■ Texto de estudo
————
A crítica ocidental, sempre curiosa de folclore e ébria de rótulos, adorou esse novo cinema, esse “cinema nôvo” que Glauber simbolizava. Adorava-o tanto quanto não conhecia nada do antigo, nem do Brasil aliás. Depois, à medida que os militares voltavam a agarrar pelo pêlo o animal (e que animal!), esqueceu-o. Recambiados às suas contradições, as cabeças de cartaz do dito cinema novo afrontaram cada um por si a sequência dos acontecimentos: Glauber exila-se em 1971, Hirzsman cala-se, Ruy Guerra irá para Moçambique, apenas Diegues se torna pouco a pouco o cineasta brasileiro. Glauber Rocha, o mais evidentemente “genial” de todos, terá a evolução mais errática. Dois filmes-monstros que era preciso rever hoje em dia, Der Leone have sept cabeças (1969) e Cabeças cortadas (1970), o projecto não concluído de uma História do Brasil, um filme falhado em Itália (Claro), uma aparição-gag em Vent d’est de Godard, uma curta-metragem controversa (Di Cavalcanti), e, para acabar, A idade da terra.
Genial mas incómodo, figura vagamente admirada, temida ou desprezada da paisagem intelectual brasileira, personagem pública difícil de manipular, mesmo para os militares a quem ele tinha escandalosamente (como táctica?) elogiado os méritos mas de quem não se via como se poderia tornar refém ou o cineasta oficial. Demasiado louco. Glauber Rocha queimou assim muitas pistas, deixou muitos amigos, disse uma quantidade de coisas erradas. Em 1980, em Veneza, porta-se muito mal e insulta Louis Malle, de quem Atlantic City acabava de ser coroado. Vê por todo o lado o imperialismo americano, vê por todo o lado a mão de Hollywood.
Isto não era de ontem. Em 1967, declarava – ideia banal à época – “Os instrumentos estão em Hollywood como outros estão no Pentágono. Nenhum cineasta é suficientemente livre.” Era a época do sonho tri-continental: “As escolhas de um cineasta tri-continental intervêm no momento em que a luz bate, ou seja quando a câmara se abre para o terceiro-mundo, terra ocupada. Na rua, no deserto, nas florestas, nas cidades, a escolha impõe-se e mesmo quando a matéria for neutra, a montagem faz-se discurso. Um discurso que pode ser impreciso, difuso, bárbaro, irracional, mas em que todas as recusas são significativas.” Ao ver, catorze anos mais tarde, A idade da terra, disse-me que sobre este ponto Glauber não tinha mudado. Um filme à imagem do Brasil, “povo palavroso, falador, enérgico, estéril, histérico” (sempre segundo G.R.).
Nesse filme em que já não enganava ninguém, em que estava sozinho com o seu delírio, Glauber fazia voltar à nossa memória um sonho esquecido, esse de um outro cinema, outra coisa que o “made in USA”. Porque isto existiu, em várias épocas, essa ideia de que os cineastas de todos os continentes podiam arranjar diferentemente as imagens, propor ao cinema outra coisa que o seu triste devir-televisão ou o seu sinistro devir-museu. Um cinema de montagem, físico e discordante, um cinema-ópera para variar da opereta americana. Isto existiu outrora.
————
■ Dados registados
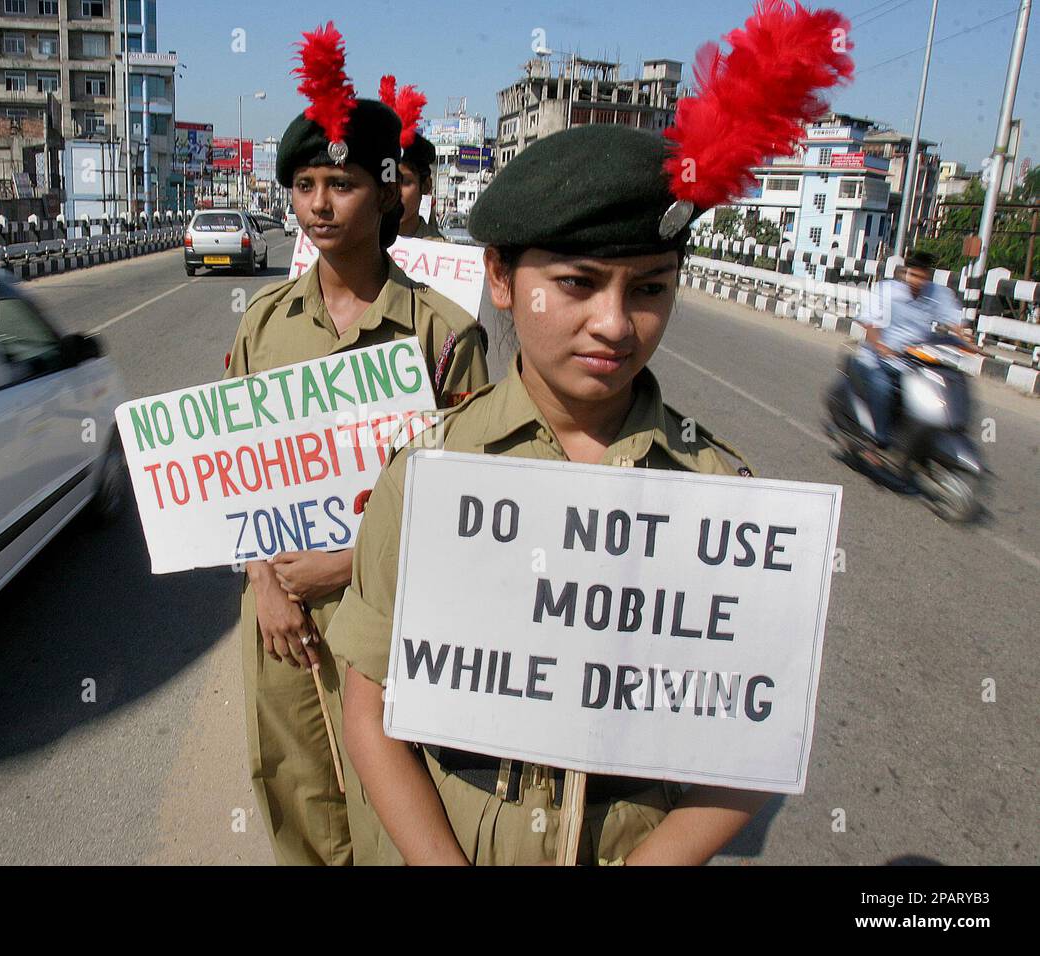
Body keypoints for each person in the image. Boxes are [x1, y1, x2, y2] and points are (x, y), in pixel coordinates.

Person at [325, 0, 853, 865]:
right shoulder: (429, 473)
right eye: (576, 283)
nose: (614, 323)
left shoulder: (722, 500)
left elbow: (753, 747)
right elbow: (370, 707)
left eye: (648, 288)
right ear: (501, 277)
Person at [224, 21, 489, 866]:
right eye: (304, 185)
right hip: (279, 616)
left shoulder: (444, 337)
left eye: (340, 183)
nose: (320, 205)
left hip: (392, 621)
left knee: (391, 797)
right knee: (296, 783)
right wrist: (266, 581)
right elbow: (235, 474)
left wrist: (348, 565)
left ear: (385, 195)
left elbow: (470, 506)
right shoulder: (263, 325)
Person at [856, 249, 969, 455]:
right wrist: (880, 346)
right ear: (905, 273)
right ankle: (877, 442)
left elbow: (954, 320)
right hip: (881, 359)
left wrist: (965, 339)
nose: (918, 281)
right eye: (914, 275)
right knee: (882, 386)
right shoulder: (887, 290)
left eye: (923, 276)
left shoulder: (937, 293)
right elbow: (870, 323)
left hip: (917, 362)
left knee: (947, 385)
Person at [379, 76, 444, 242]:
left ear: (426, 185)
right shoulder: (355, 247)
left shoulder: (442, 253)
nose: (392, 192)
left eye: (404, 182)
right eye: (384, 179)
————
■ Atividade A
Renomeie "Veneza" para "Berlim" no texto sobre Glauber Rocha e escreva de novo tudo o que vai desde "Genial mas incómodo, figura" até "mão de Hollywood.".
■ Atividade B
Responda, com base no texto sobre Glauber Rocha:
(i) Em que ano se exila Glauber?
(ii) Para onde irá Ruy Guerra?
(iii) Que filme de Louis Malle acabava de ser coroado em 1980?
■ Atividade C
Pegue no texto sobre Glauber Rocha e continue-o a partir da última frase.

■ Resposta A
Genial mas incómodo, figura vagamente admirada, temida ou desprezada da paisagem intelectual brasileira, personagem pública difícil de manipular, mesmo para os militares a quem ele tinha escandalosamente (como táctica?) elogiado os méritos mas de quem não se via como se poderia tornar refém ou o cineasta oficial. Demasiado louco. Glauber Rocha queimou assim muitas pistas, deixou muitos amigos, disse uma quantidade de coisas erradas. Em 1980, em Berlim, porta-se muito mal e insulta Louis Malle, de quem Atlantic City acabava de ser coroado. Vê por todo o lado o imperialismo americano, vê por todo o lado a mão de Hollywood.

■ Resposta B
(i) Em 1971.
(ii) Para Moçambique.
(iii) Atlantic City.

■ Resposta C
Ao reler as velhas conversas entre Glauber e os Cahiers, a imagem do profeta intratável e duvidoso com a qual se tinha acabado por confundir esfuma-se um pouco. É certo que ele foi, mais que qualquer um, o artista pequeno-burguês que todas as ortodoxias odeiam, o eterno aprendiz de feiticeiro da política, inconstante, provocador, etc. Era mesmo esse o tema de Terra em transe [2ª, dia 6, 21h30 - Cinemateca], um filme brilhante e masoquista: que ditador servirá o poeta? No entanto, o que ressalta dessas entrevistas é a prodigiosa cultura de Glauber: o seu conhecimento íntimo do cinema (incluindo o americano), a reivindicação de uma “brasileiridade” e, ao mesmo tempo, essa ideia de que existem por toda a parte, debaixo das aparências dos santos oficiais, os ídolos dos dominados. Por trás dos quais, por vezes, eles se sublevam. Os filmes de Glauber são westerns em que matadores de cangaceiros, misticismo camponês e manipulações políticas formam um único argumento. Sobre o “folclore”, tinha muito a ensinar-nos. De formação protestante, fascinado pelos rituais católicos, sabe encontrar por trás deles os deuses africanos, por trás de S. Jorge as divindades que se chamam Oxosse ou Ogun, por trás da Igreja o Candomblé.
Mas atenção, não há para ele deuses verdadeiros e falsos, há (diriam Deleuze e Guattari) deuses que “fazem rizoma”, há imagens que deslizam umas sobre as outras, todas verdadeiras e todas falsas. O que conta não é a Terra, é a Idade. Se a palavra cultura tem hoje um sentido, onde senão no Brasil? Um cineasta empoleirado no fluxo das imagens, nas línguas do mundo inteiro, quem senão Glauber? É um pouco a censura que ele fez a Pasolini nos escritórios dos Cahiers du cinéma: PPP foi perverso quando era preciso ser subversivo, mais grave: sonhou com um Cristo-Édipo quando era preciso um Cristo negro e nu.
Não espanta que a referência constante de Glauber seja Eisenstein. O autor de Potemkine tornou-se hoje, nas ruínas dos nossos cineclubes, uma glória longínqua e quase incompreensível. Esquece-se que qualquer cineasta debutante nesse lado do mundo que a si próprio se inicia (esse lado dito “terceiro”), o encontra no seu caminho. Nada de político aqui. Eisenstein faz voltar o cabaré, o circo, o travesti, a paranóia alegre, o gosto pelas formas e pelas suas metamorfoses, o pequeno e o grande, o micro e o macro. A cultura enciclopédica e o samba perante os ídolos. Fazer surgir das coisas uma beleza impura, mestiça. Para Glauber, o diálogo com Eisenstein nunca se acaba. “Mesmo para Eisenstein, a tentativa de tornar estético o Novo Mundo equivalia à de levar a palavra de Deus (e os interesses dos conquistadores) aos Índios”, diz ele. A idade da terra é um pouco, na era do vídeo, do zoom e do som sobressaturado, a resposta a S.M.E., a terceira parte de Ivan, o terrível.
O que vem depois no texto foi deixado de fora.